§ Task goal
Omit the pictures and reproduce the rest of the listing exactly.

§ Raw data
• • •
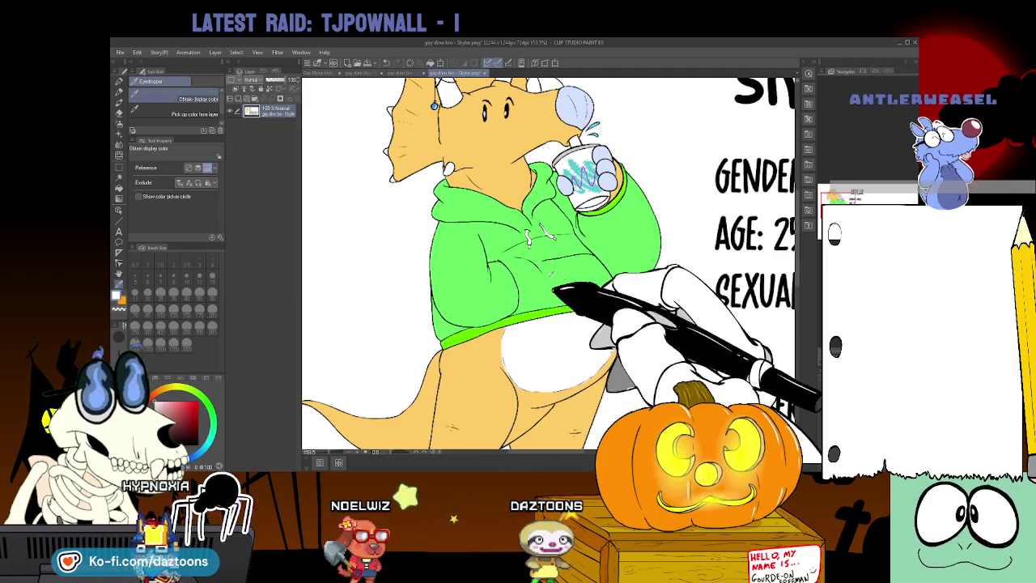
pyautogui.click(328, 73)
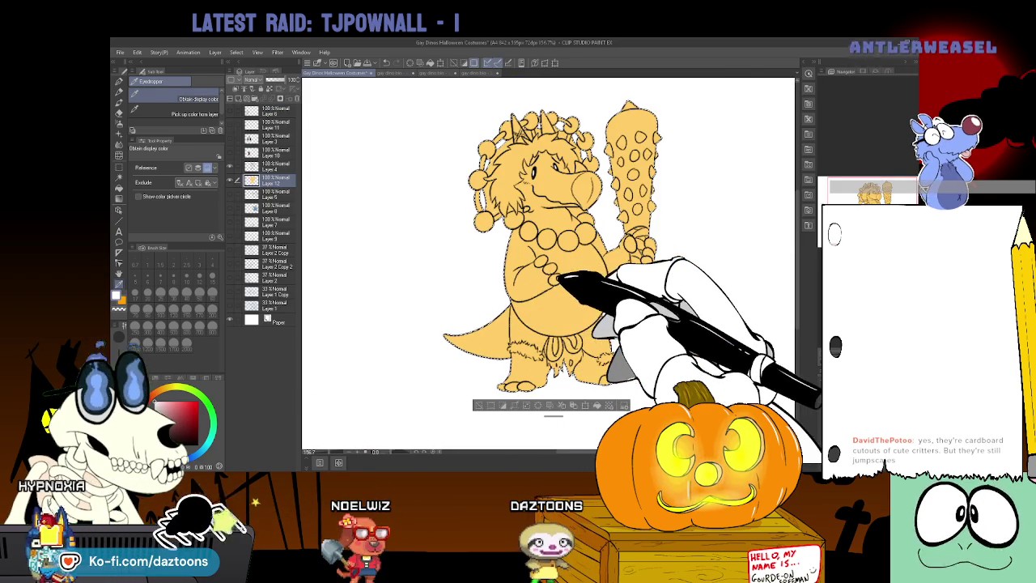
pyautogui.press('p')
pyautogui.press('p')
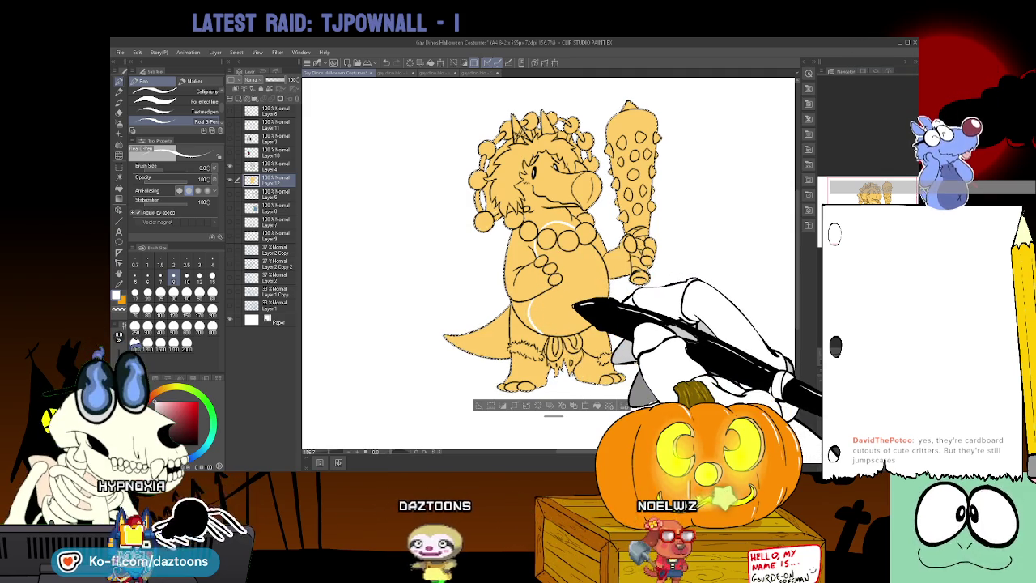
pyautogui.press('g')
• • •
§ Exercise solution
pyautogui.click(328, 73)
pyautogui.press('p')
pyautogui.press('p')
pyautogui.press('g')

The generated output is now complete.